#### Description of the task
Nothing below is to be printed except the lines between the line holding "свой пакет акций" and the line holding "компании ArcelorMittal. Последняя", inclusive, each exactly as it appears.
── Material provided ──
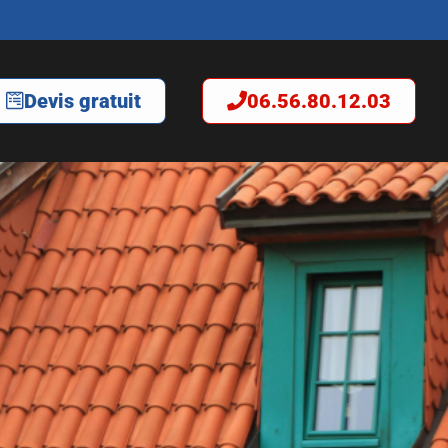
Devis gratuit
06.56.80.12.03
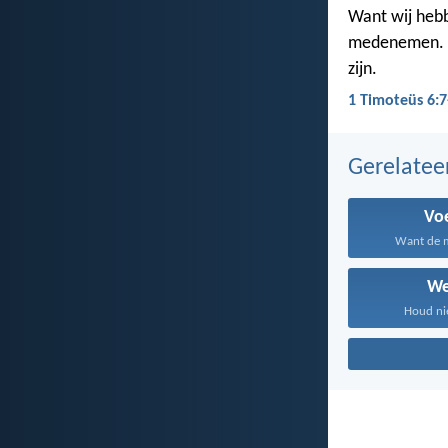
Want wij hebb
medenemen. A
zijn.
1 Timoteüs 6:7
Gerelate
Vo
Want de m
We
Houd nie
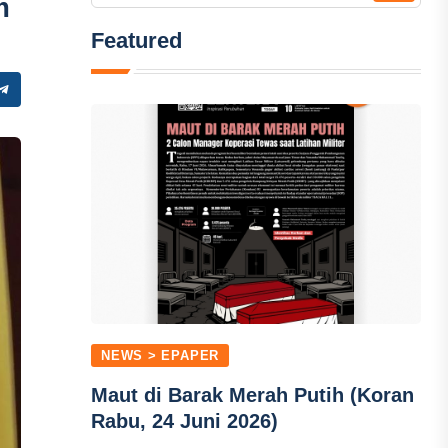
m
Featured
NEWS > EPAPER
Maut di Barak Merah Putih (Koran
Rabu, 24 Juni 2026)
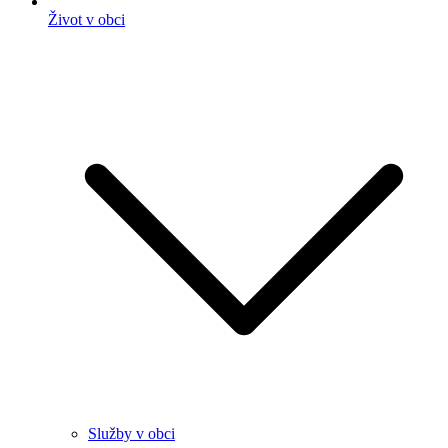
Život v obci
Služby v obci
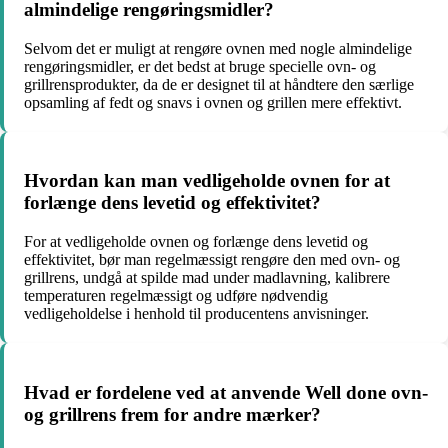
almindelige rengøringsmidler?
Selvom det er muligt at rengøre ovnen med nogle almindelige
rengøringsmidler, er det bedst at bruge specielle ovn- og
grillrensprodukter, da de er designet til at håndtere den særlige
opsamling af fedt og snavs i ovnen og grillen mere effektivt.
Hvordan kan man vedligeholde ovnen for at
forlænge dens levetid og effektivitet?
For at vedligeholde ovnen og forlænge dens levetid og
effektivitet, bør man regelmæssigt rengøre den med ovn- og
grillrens, undgå at spilde mad under madlavning, kalibrere
temperaturen regelmæssigt og udføre nødvendig
vedligeholdelse i henhold til producentens anvisninger.
Hvad er fordelene ved at anvende Well done ovn-
og grillrens frem for andre mærker?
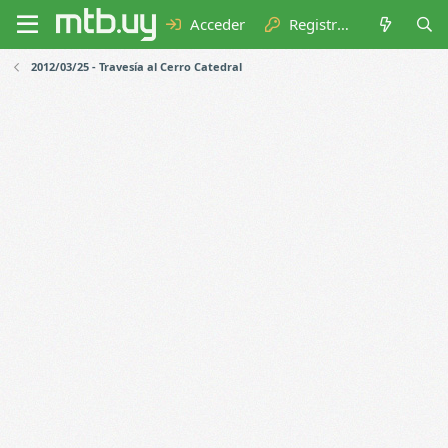
Acceder
Registrarse
2012/03/25 - Travesía al Cerro Catedral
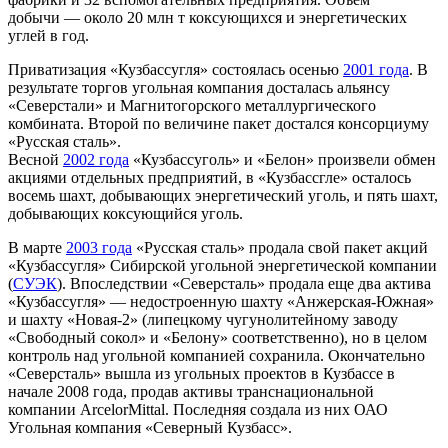
добычи — около 20 млн т коксующихся и энергетических
углей в год.
Приватизация «Кузбассугля» состоялась осенью
2001 года
. В
результате торгов угольная компания досталась альянсу
«Северстали» и Магнитогорского металлургического
комбината. Второй по величине пакет достался консорциуму
«Русская сталь».
Весной
2002 года
«Кузбассуголь» и «Белон» произвели обмен
акциями отдельных предприятий, в «Кузбассгле» осталось
восемь шахт, добывающих энергетический уголь, и пять шахт,
добывающих коксующийся уголь.
В марте
2003 года
«Русская сталь» продала свой пакет акций
«Кузбассугля» Сибирской угольной энергетической компании
(
СУЭК
). Впоследствии «Северсталь» продала еще два актива
«Кузбассугля» — недостроенную шахту «Анжерская-Южная»
и шахту «Новая-2» (липецкому чугунолитейному заводу
«Свободный сокол» и «Белону» соответственно), но в целом
контроль над угольной компанией сохранила. Окончательно
«Северсталь» вышла из угольных проектов в Кузбассе в
начале 2008 года, продав активы транснациональной
компании ArcelorMittal. Последняя создала из них ОАО
Угольная компания «Северный Кузбасс».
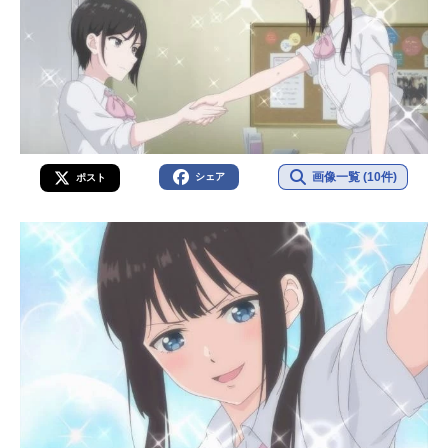
画像一覧 (10件)
シェア
ポスト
───
#### Solution to the exercise
«Русская сталь» продала свой пакет акций
«Кузбассугля» Сибирской угольной энергетической компании
(
СУЭК
). Впоследствии «Северсталь» продала еще два актива
«Кузбассугля» — недостроенную шахту «Анжерская-Южная»
и шахту «Новая-2» (липецкому чугунолитейному заводу
«Свободный сокол» и «Белону» соответственно), но в целом
контроль над угольной компанией сохранила. Окончательно
«Северсталь» вышла из угольных проектов в Кузбассе в
начале 2008 года, продав активы транснациональной
компании ArcelorMittal. Последняя создала из них ОАО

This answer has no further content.